  • Brazil's unemployment rate climbed for the fifth straight month this year in May, and wages fell, adding to signs of an imminent recession reports Reuters.
  • A U.S. court heard arguments yesterday that oil giant Petrobras should stand trial for a culture of bribery and corruption, a suit brought forward by investors who include British academics' pension funds, and retirement funds of state workers in Ohio, Idaho and Hawaii, reports The Guardian.
  • In an interview with the Washington Post Brazilian President Dilma Rousseff said her critics show a sexual bias. "Have you ever heard someone say that a male president puts his finger on everything? I’ve never heard that. ... I believe there is a bit of a sexual bias or a gender bias. I am described as a hard and strong woman who puts her nose in everything she’s not supposed to, and I am [said to be] surrounded by very cute men," she said.  
  • The Dominican Republic's crackdown on Haitian migrants is creating a humanitarian crisis for its neighbor, announced Haiti's Prime Minister Evans Paul yesterday. He said 14,000 people have crossed the border in less than a week, many of them should be considered Dominican citizens he says. The thousands of people include those being deported and leaving voluntarily, reports the AP. The Dominican government has said deportations will be a slow and lengthy process, with migration officials saying more than 12,000 people have left the country voluntarily.
  • The AP has a feature on Canaan, a self-built city on the outskirts of Port-au-Prince, that sprung up after the devastating 2010 earthquake. Authorities are seeking ways to improve conditions in the neighborhood, which is already the country's fourth-largest urban district and could reach a population of one million people in a decade.
  • Honduras' criminal underworld is fragmenting, after nearly a decade of relative stability. The upheaval could have important impacts on Honduras' political elite, reports InSight Crime. An investigation by El Heraldo says the country's drug trafficking groups divided the country into small fiefdoms, which operated for almost a decade with “absolute impunity,” thanks to their control of Honduras' police and military, as well as the country's political class and justice system, according to InSight. The captures and extraditions of several traffickers have opened the door to the possible prosecution of prominent Honduras politicians.
  • Paraguayan authorities are focusing on an marijuana cultivation eradication policy in order to combat the drug trade, but critics say support must be given to poor farmers who have few choices for survival, reports The Guardian.
  • Peru lacks the manpower to clamp down on illegal gold mining in the Amazon, leading to an increase in gold output from unregulated mining, reports Reuters.
  • Cuban performance artist Tania Bruguera has been confronting island authorities since December, when she tried to organize a free-speech forum in Havana's Plaza de la Revolución. Bruguera was arrested, along with more than two dozen supporters in December. Since then she has been detained four more times and has been barred from leaving the country while facing charges of disturbing the public order, resisting arrest and inciting criminal behavior, reports the Washington Post. Authorities see her as a calculated provocateur says the piece, and are using her to send a message to those "who are thinking of returning home to take advantage of new economic opportunities and easing tensions with the United States. Cuba is willing to welcome them back as entrepreneurs, sure, but not as dissident activists."
  • Argentina's Federal Chamber of Criminal Appeals confirmed a bribery case against Vice President Amado Boudou, which will send the case to trail at some point next year, reports AP. Boudou rejects the accusations and says they are politically motivated.
  • Univisión announced that it will no longer air the Miss USA pageant, ending its relationship with the Trump Organization in light of Donald Trump's recent remarks about Mexican immigrants. During his presidential announcement last week, Trump proposed building a wall along the border to keep criminals and “rapists” from sneaking into the United States, reports the New York Times.

[ACTIVITIES]
• a. According to the news roundup, how many people did Haiti's Prime Minister Evans Paul say had crossed the border in less than a week?
• b. List every charge that the news roundup says Tania Bruguera is facing.
The data after this point is separate material, unrelated to the news roundup.

[SUPPLIED INFORMATION]
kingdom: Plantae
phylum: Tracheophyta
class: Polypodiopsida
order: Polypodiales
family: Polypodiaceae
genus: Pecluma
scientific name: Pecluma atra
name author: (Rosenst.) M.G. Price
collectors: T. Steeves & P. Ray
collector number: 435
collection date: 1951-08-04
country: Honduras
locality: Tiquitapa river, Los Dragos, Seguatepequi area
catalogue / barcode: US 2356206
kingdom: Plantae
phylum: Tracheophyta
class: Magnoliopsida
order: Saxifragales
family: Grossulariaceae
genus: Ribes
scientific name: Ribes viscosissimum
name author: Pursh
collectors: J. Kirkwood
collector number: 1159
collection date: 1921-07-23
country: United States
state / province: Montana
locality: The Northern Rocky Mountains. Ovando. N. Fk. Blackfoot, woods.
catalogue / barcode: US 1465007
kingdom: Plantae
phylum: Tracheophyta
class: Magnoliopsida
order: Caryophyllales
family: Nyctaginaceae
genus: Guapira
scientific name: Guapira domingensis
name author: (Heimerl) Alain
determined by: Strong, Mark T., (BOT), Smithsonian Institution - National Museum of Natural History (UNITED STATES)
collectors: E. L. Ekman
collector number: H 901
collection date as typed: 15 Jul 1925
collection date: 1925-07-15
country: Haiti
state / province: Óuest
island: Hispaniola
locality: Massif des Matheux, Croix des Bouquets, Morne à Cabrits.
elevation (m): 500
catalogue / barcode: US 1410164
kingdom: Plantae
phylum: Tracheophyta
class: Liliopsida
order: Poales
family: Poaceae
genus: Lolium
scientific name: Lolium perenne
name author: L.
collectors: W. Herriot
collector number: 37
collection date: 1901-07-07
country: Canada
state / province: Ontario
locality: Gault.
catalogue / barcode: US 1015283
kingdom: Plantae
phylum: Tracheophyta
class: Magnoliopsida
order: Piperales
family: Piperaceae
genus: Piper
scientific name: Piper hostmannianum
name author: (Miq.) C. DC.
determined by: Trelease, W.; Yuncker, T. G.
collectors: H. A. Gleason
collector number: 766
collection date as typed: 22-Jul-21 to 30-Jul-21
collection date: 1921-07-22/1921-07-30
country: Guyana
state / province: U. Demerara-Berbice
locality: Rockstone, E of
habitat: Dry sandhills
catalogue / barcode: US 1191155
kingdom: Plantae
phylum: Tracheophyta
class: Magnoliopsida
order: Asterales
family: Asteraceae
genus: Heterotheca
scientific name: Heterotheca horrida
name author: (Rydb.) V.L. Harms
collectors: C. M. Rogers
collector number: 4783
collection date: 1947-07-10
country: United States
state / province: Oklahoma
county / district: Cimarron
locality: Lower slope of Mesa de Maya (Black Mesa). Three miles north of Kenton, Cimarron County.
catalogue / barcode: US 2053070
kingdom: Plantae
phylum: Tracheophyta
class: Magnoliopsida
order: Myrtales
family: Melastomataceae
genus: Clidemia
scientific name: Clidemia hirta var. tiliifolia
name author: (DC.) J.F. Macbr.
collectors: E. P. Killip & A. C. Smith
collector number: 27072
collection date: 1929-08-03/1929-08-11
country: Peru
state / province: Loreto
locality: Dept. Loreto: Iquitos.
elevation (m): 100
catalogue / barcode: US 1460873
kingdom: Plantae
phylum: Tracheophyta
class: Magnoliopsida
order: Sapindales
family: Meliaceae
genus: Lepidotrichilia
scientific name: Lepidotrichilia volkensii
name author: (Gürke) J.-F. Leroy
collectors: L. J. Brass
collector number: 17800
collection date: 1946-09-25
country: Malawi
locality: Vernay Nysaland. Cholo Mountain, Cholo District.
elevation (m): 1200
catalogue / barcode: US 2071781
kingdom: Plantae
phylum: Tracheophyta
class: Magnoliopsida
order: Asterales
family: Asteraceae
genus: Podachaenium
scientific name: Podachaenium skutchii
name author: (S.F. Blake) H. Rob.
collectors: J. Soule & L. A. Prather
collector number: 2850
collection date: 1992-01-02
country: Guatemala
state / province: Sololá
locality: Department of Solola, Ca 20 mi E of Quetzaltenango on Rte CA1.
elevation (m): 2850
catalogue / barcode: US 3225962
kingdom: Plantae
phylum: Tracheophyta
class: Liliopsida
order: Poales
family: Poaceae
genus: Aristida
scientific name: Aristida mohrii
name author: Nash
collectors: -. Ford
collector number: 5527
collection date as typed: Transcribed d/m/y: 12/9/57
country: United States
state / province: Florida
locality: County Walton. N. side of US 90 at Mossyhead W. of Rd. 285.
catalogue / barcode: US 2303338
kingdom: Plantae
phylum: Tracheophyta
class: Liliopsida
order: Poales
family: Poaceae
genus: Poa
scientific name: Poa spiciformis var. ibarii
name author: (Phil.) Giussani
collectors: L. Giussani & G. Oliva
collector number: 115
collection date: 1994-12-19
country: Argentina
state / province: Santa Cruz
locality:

[RESPONSES FOR EACH TASK]
• a. 14,000 people.

• b. Disturbing the public order, resisting arrest, and inciting criminal behavior.